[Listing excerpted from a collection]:
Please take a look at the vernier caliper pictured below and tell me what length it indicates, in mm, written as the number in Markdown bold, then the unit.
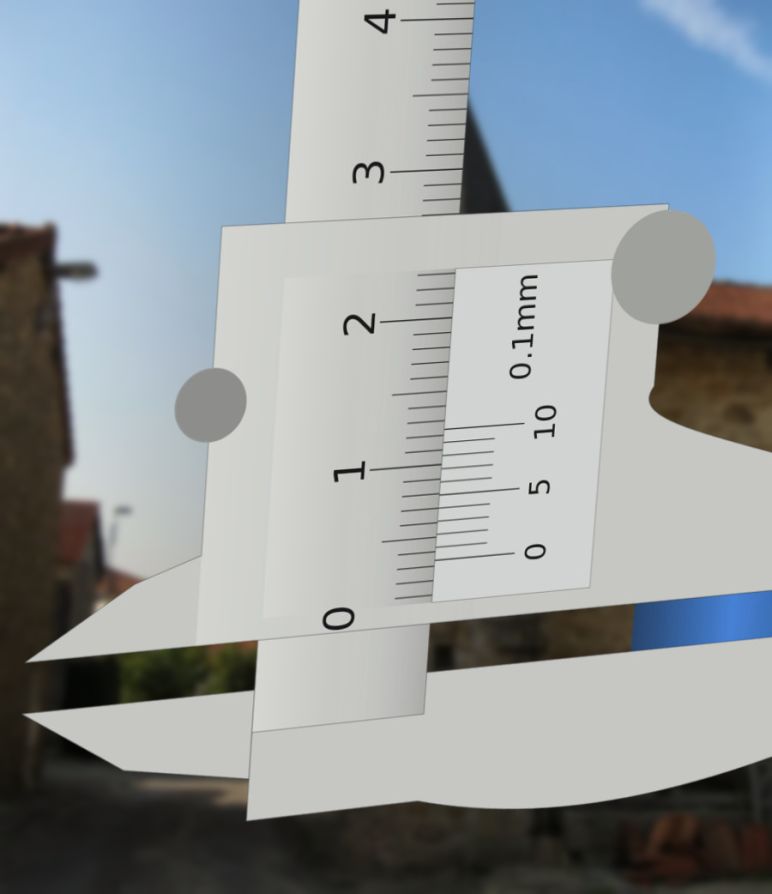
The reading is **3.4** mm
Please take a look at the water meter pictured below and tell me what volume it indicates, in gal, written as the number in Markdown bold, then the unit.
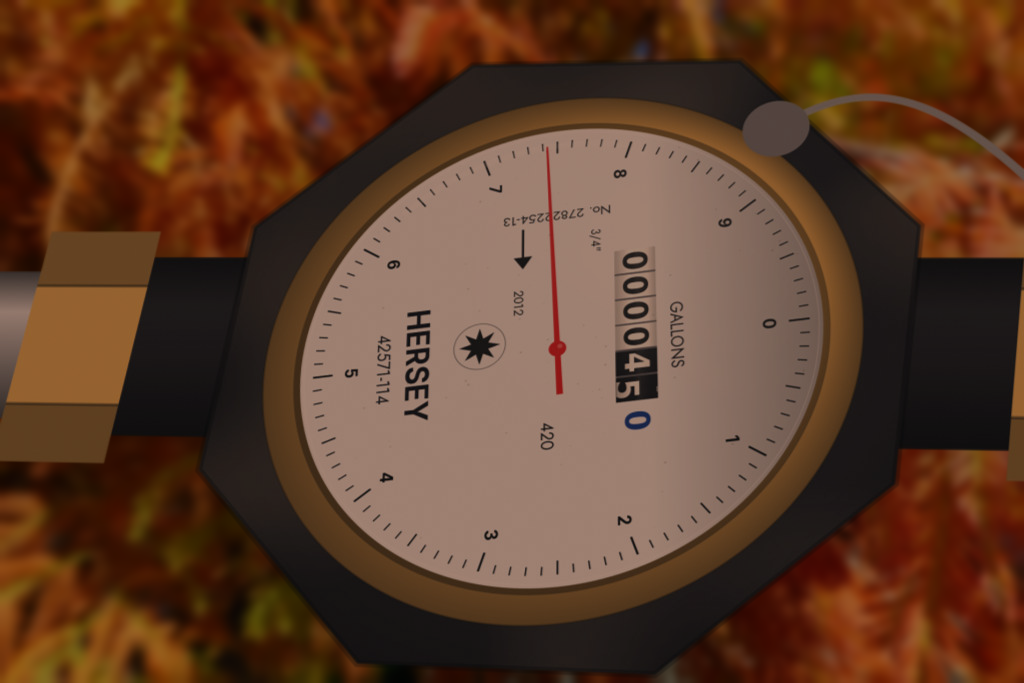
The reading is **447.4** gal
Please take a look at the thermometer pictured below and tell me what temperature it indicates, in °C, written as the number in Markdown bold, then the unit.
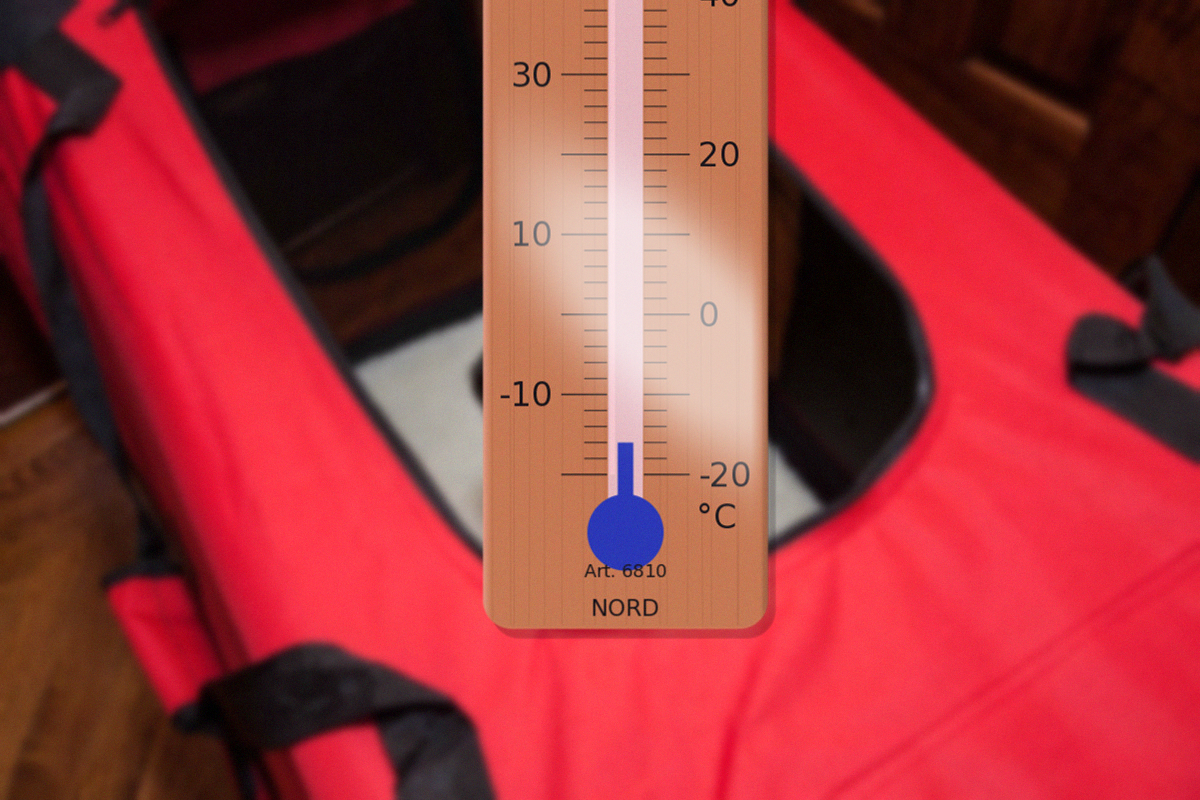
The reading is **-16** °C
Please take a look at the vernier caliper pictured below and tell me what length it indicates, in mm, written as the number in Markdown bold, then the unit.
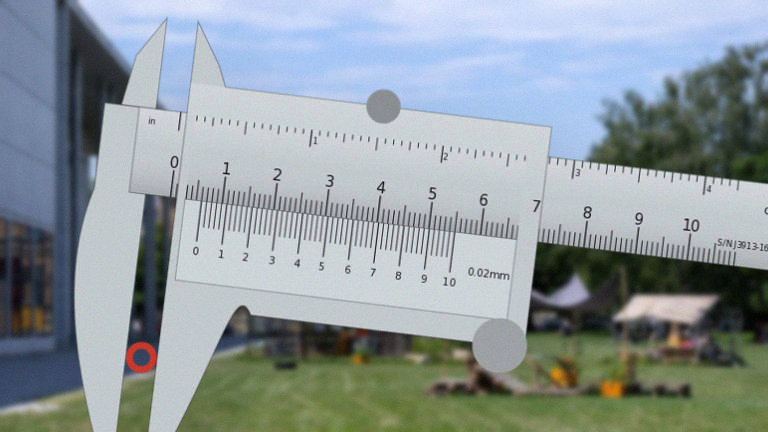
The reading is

[REQUIRED ACTION]: Retype every line of the listing above word for word, leaving out the pictures.

[YOUR SOLUTION]:
Please take a look at the vernier caliper pictured below and tell me what length it indicates, in mm, written as the number in Markdown bold, then the unit.
The reading is **3.4** mm
Please take a look at the water meter pictured below and tell me what volume it indicates, in gal, written as the number in Markdown bold, then the unit.
The reading is **447.4** gal
Please take a look at the thermometer pictured below and tell me what temperature it indicates, in °C, written as the number in Markdown bold, then the unit.
The reading is **-16** °C
Please take a look at the vernier caliper pictured below and tell me what length it indicates, in mm, written as the number in Markdown bold, then the unit.
The reading is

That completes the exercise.